The equilibrating components on the loaded member face of the element in ( j) demonstrate that   q₁ is essentially different to   q₂ and   q₃ as these latter appear as shear and normal effects on adjacent fillet faces whereas   q₁ manifests itself as shear on both faces. To correlate throat stresses with the known intensity of ( j), we consider equilibrium of a free body of the top half of the fillet, one of whose boundaries is the throat, Fig( k). The uniform stress over the throat consists of a component   σ normal to the throat plane, together with two mutually perpendicular shear components lying in the throat plane - the longitudinal shear component   τ_l and the transverse shear component   τ_t.

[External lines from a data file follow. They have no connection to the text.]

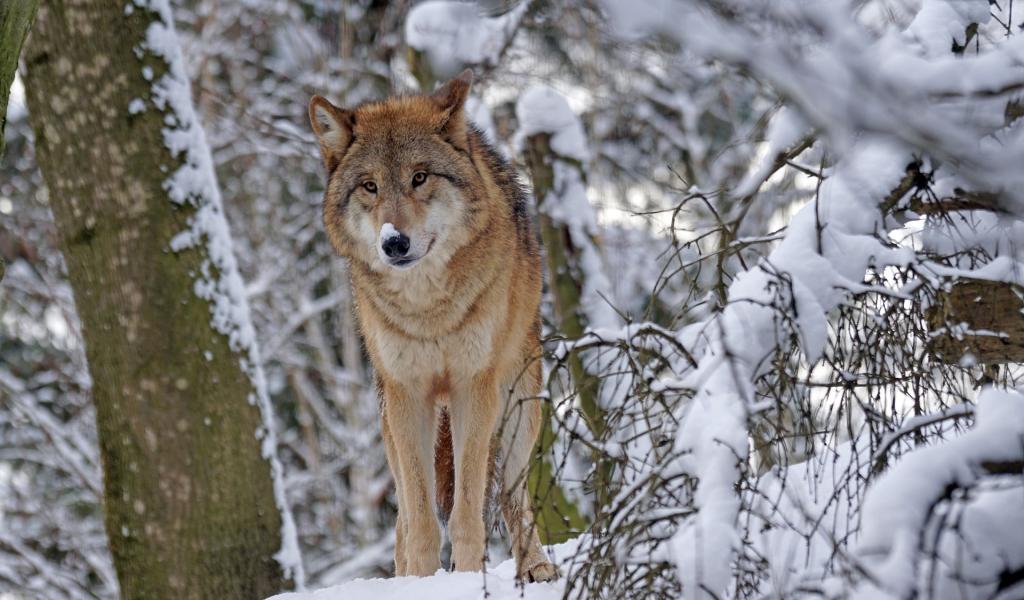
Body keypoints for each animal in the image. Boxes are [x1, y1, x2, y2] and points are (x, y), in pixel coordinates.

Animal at [305, 70, 557, 577]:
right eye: (370, 186)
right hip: (389, 426)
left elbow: (466, 512)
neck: (428, 311)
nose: (394, 243)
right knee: (402, 519)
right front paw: (420, 580)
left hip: (520, 408)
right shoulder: (408, 395)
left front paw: (469, 575)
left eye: (419, 177)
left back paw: (535, 568)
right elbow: (421, 522)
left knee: (512, 496)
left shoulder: (472, 387)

Since   δF =   q.δL =   σ.δA   and the throat width   a = w/√2,   force equilibrium of the free body ( k) requires :
( ii)       τ_l aδL   =   q₁ δL   ;       τ_t aδL   =   ( q₂ + q₃ ) δL/√2   ;       σ aδL   =   ( q₂ - q₃ ) δL/√2  

Applying the distortion energy failure theory to this plane stress state, the equivalent uniaxial stress in the throat of the fillet element,   σ_e, is given by :-
          σ_e²   =   σ² + 3 τ²   =   σ² + 3 ( τ_l² + τ_t² )       using Pythagoras

Substituting for the stresses from ( ii) and introducing the concept of the scalar equivalent force intensity q_e which causes the same failure tendency as the given  q yields :-

( 1)       w σ_e   =   2 q_e       where   q_e   =   √( ³/₂q₁² + q₂² + q₂ q₃ + q₃² ) ;       σ_e   =   S/n

                              in which   S is the strength of the weld material and   n is the safety factor at the fillet. Note that ( 1) contains the four indispensible ingredients of a design equation - safety (n), dimensions (the constant fillet size, w), material (characterised by strength S) and loading characterised by the intensity (q).

Like the beam, the final analysis step involves a search along the run to determine the most critically loaded fillet and hence the minimum safety factor of the joint as a whole.